■ Task
Transcribe the following entries word for word; no picture is to appear in the copy.
The records: Begin
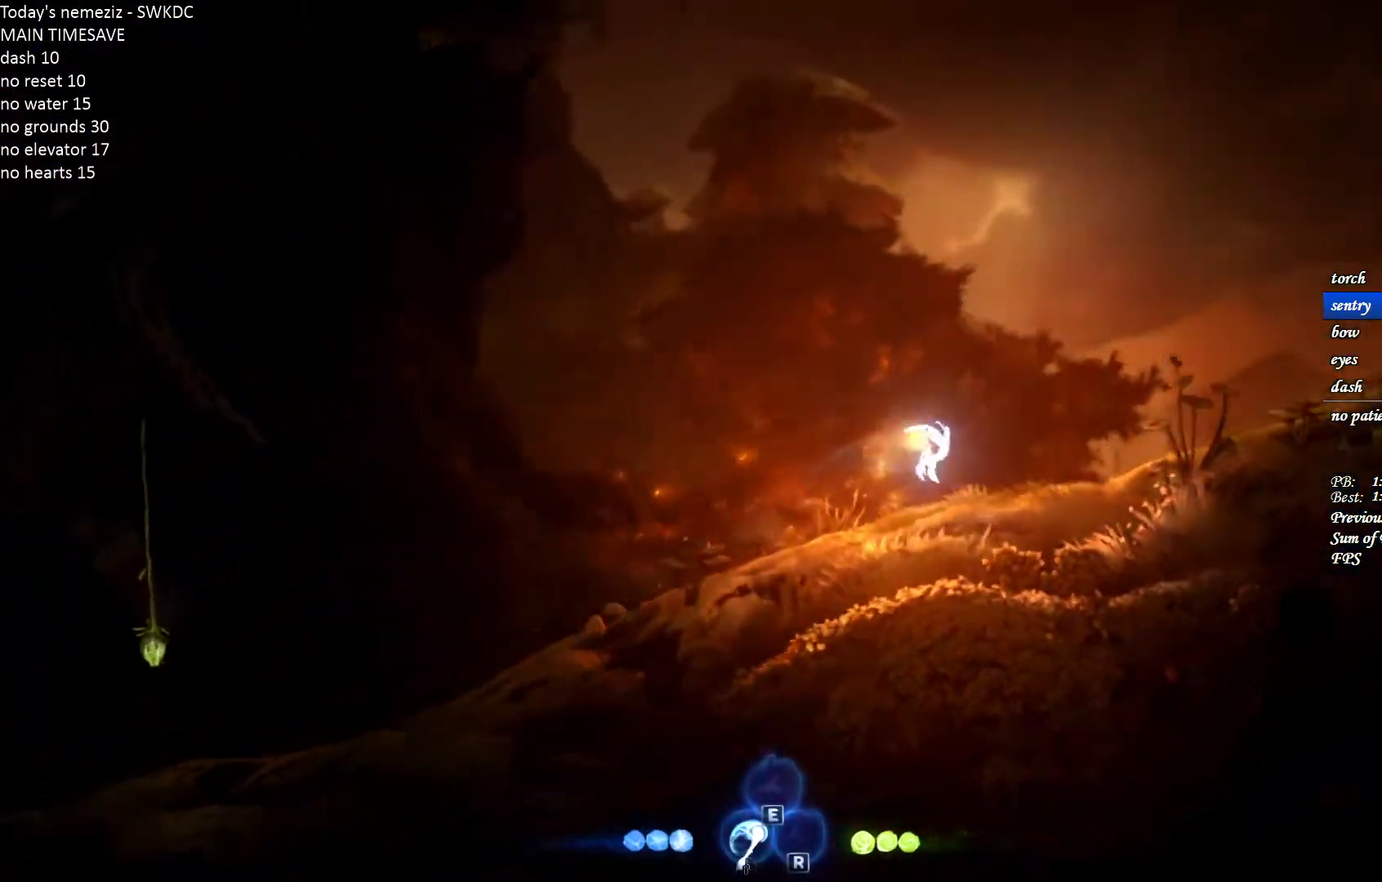
{"keys": ["d"], "mouse": [], "events": [[250, "space", "down"], [317, "space", "up"]]}
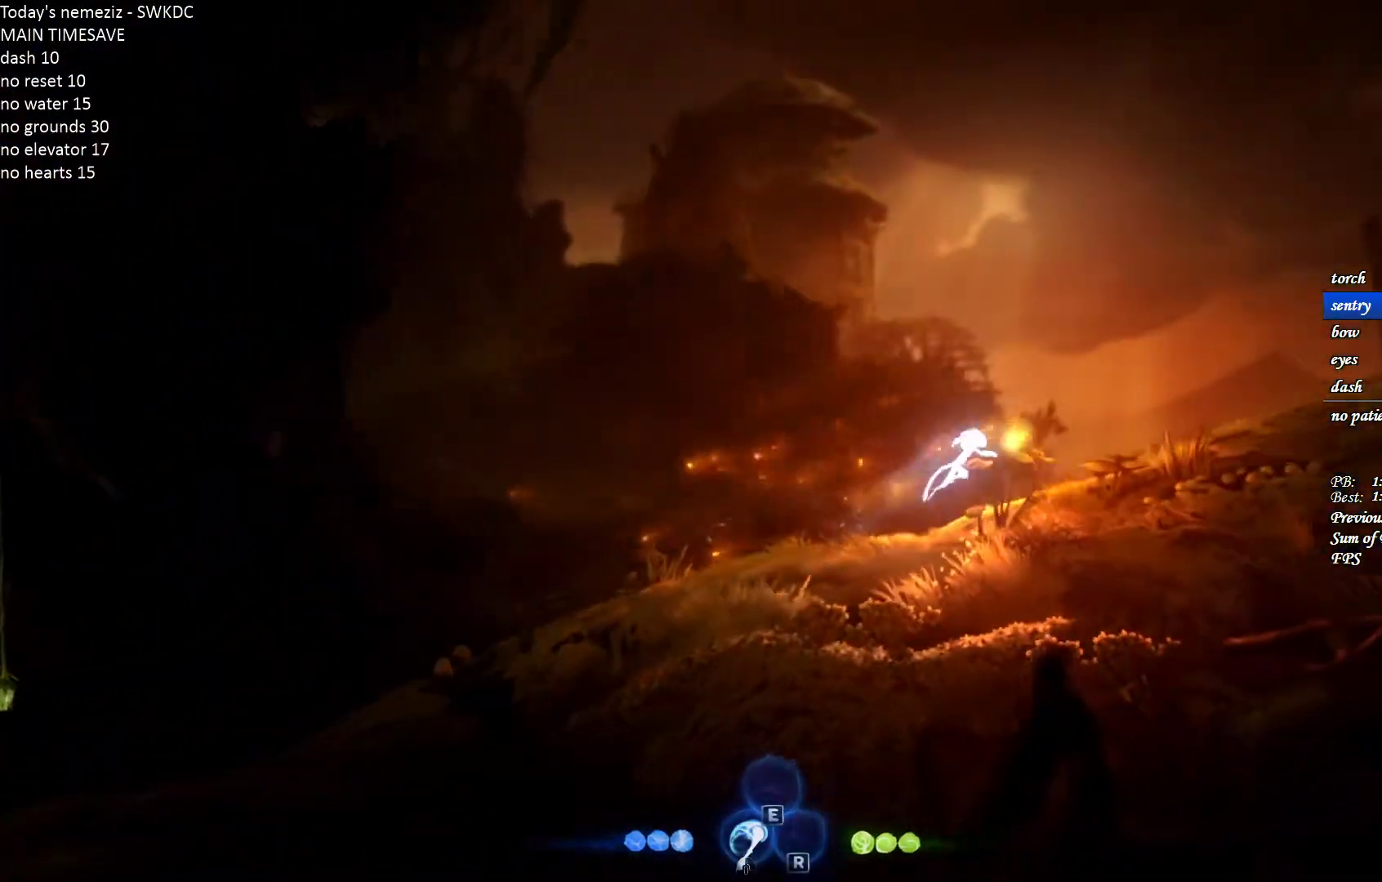
{"keys": ["d"], "mouse": [], "events": [[167, "space", "down"], [283, "space", "up"]]}
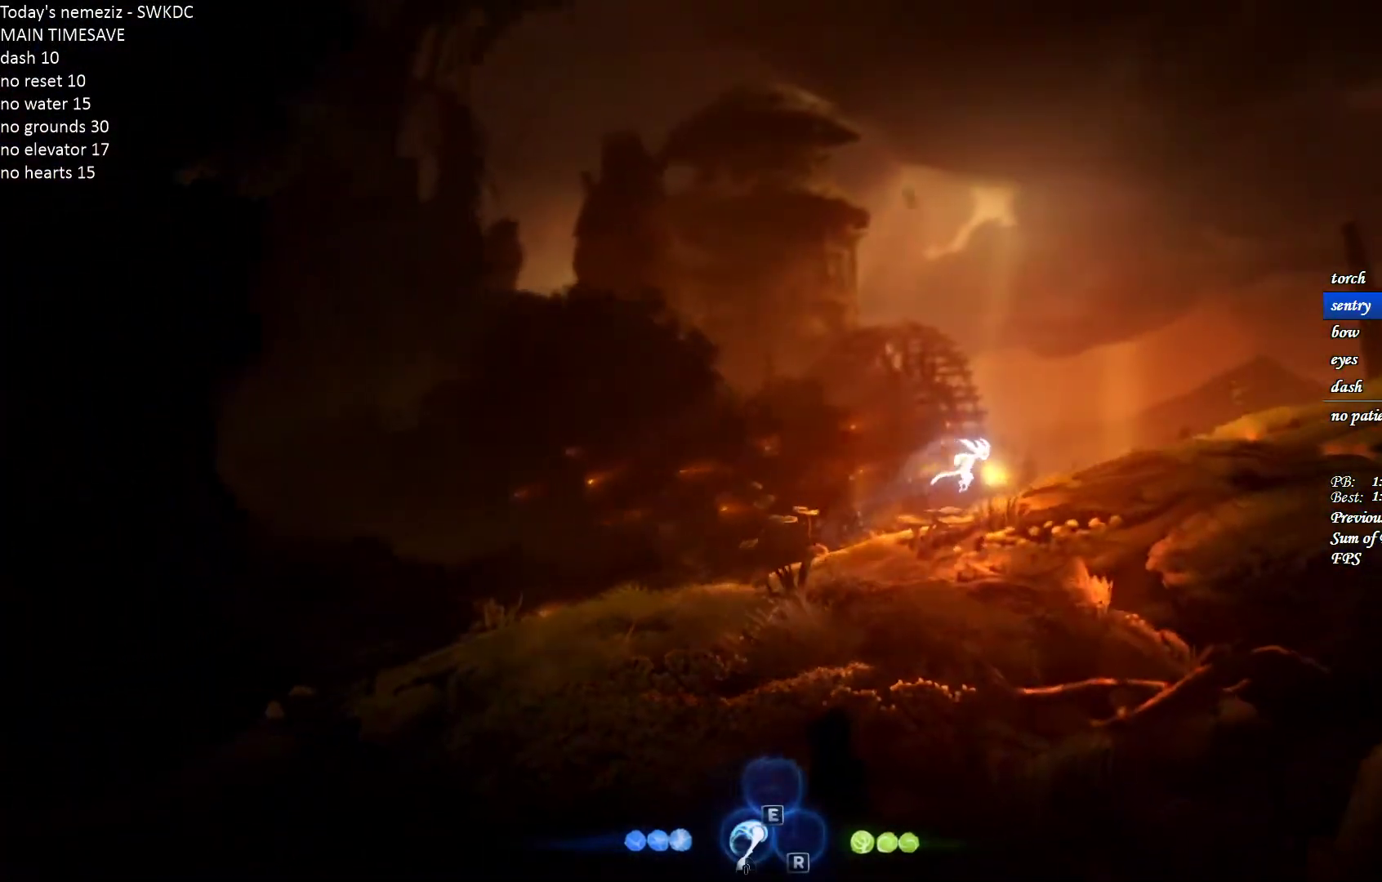
{"keys": ["d"], "mouse": [], "events": [[100, "space", "down"], [167, "space", "up"]]}
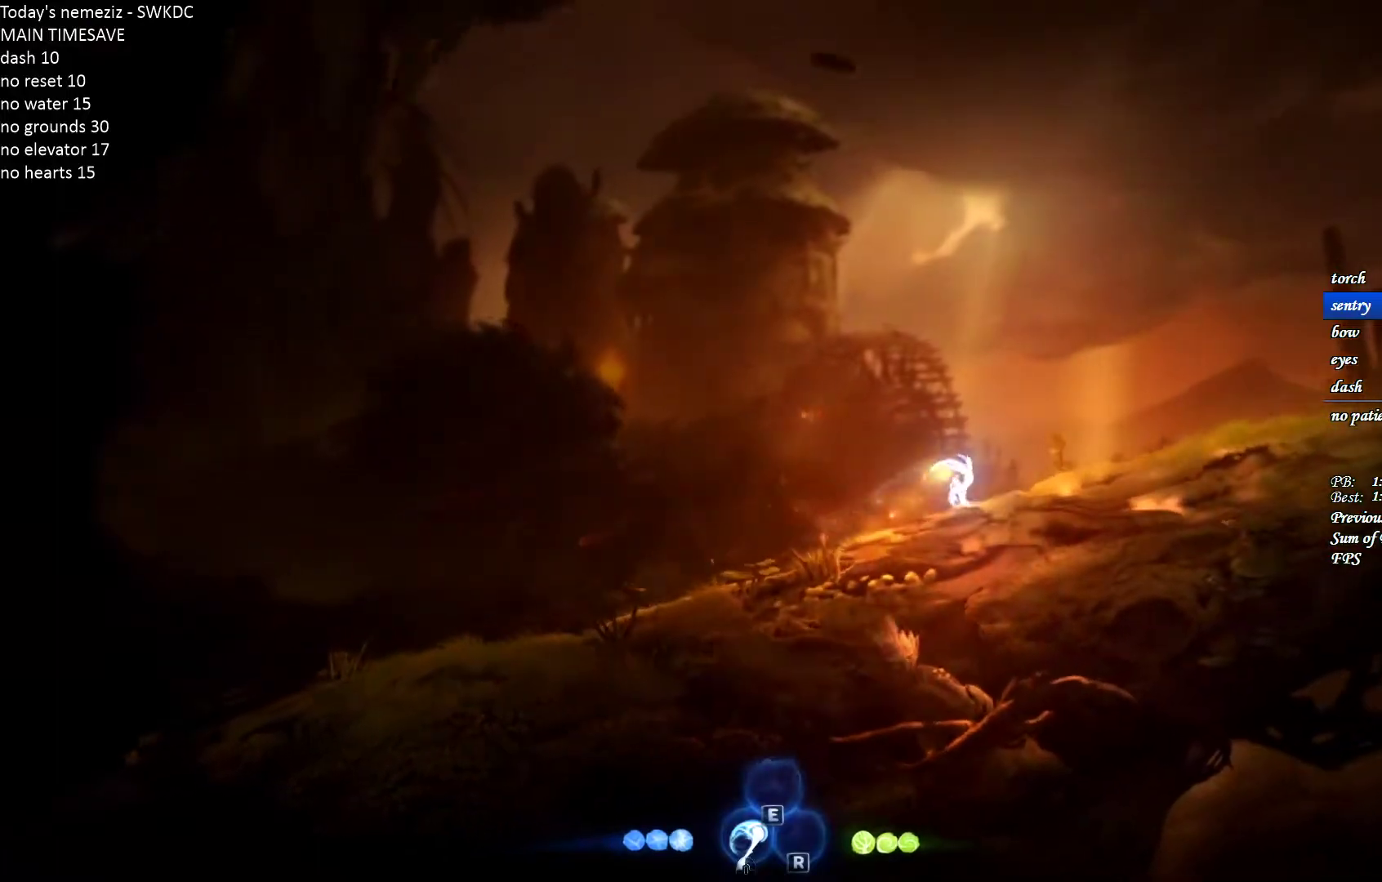
{"keys": ["d", "space"], "mouse": [], "events": [[83, "space", "down"]]}
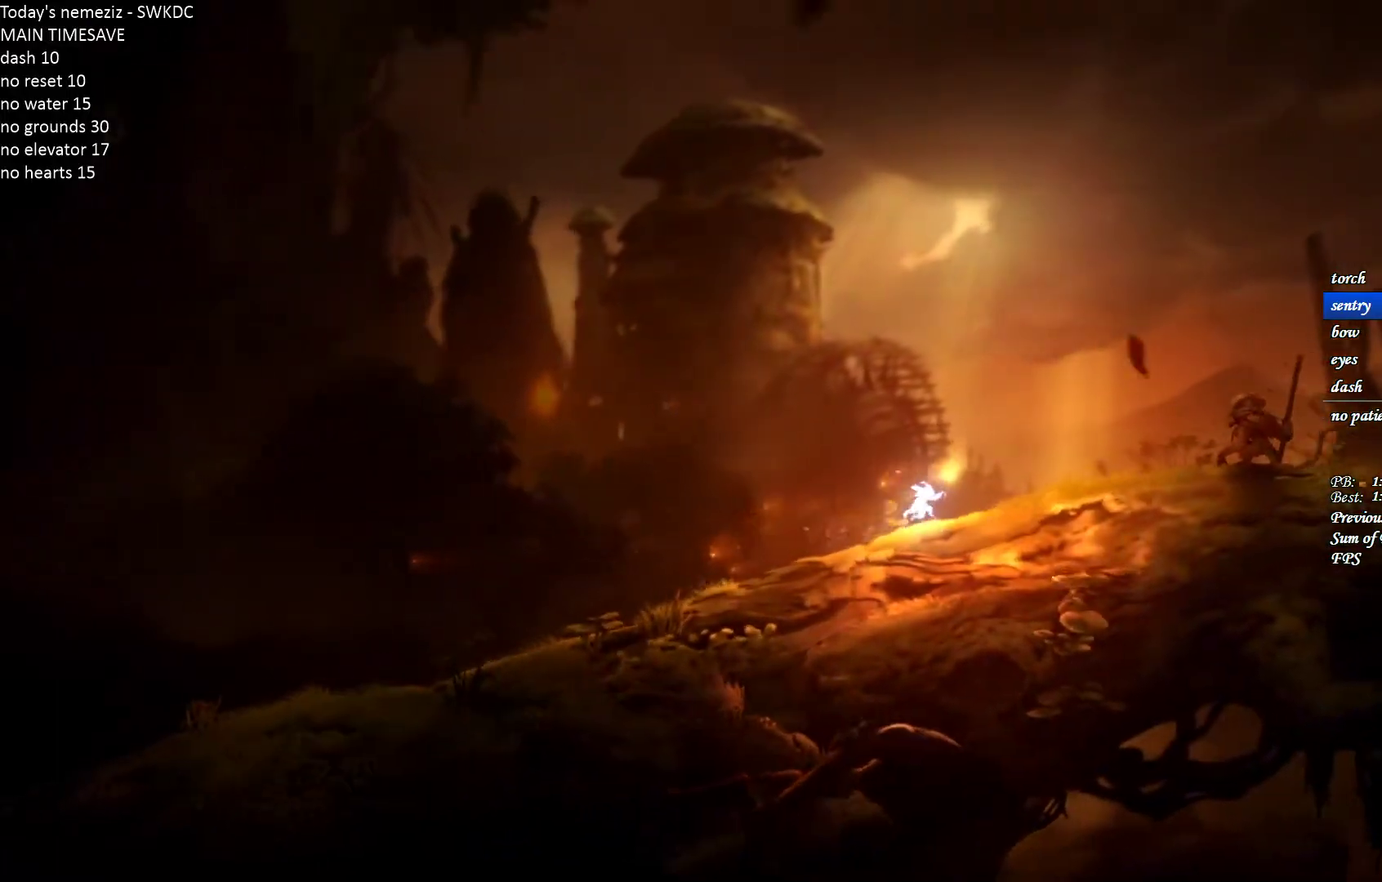
{"keys": ["d", "space"], "mouse": [], "events": [[17, "space", "up"], [100, "space", "down"], [217, "space", "up"], [300, "space", "down"], [400, "space", "up"], [483, "space", "down"]]}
The records: End
■ Solution to this exercise
{"keys": ["d"], "mouse": [], "events": [[250, "space", "down"], [317, "space", "up"]]}
{"keys": ["d"], "mouse": [], "events": [[167, "space", "down"], [283, "space", "up"]]}
{"keys": ["d"], "mouse": [], "events": [[100, "space", "down"], [167, "space", "up"]]}
{"keys": ["d", "space"], "mouse": [], "events": [[83, "space", "down"]]}
{"keys": ["d", "space"], "mouse": [], "events": [[17, "space", "up"], [100, "space", "down"], [217, "space", "up"], [300, "space", "down"], [400, "space", "up"], [483, "space", "down"]]}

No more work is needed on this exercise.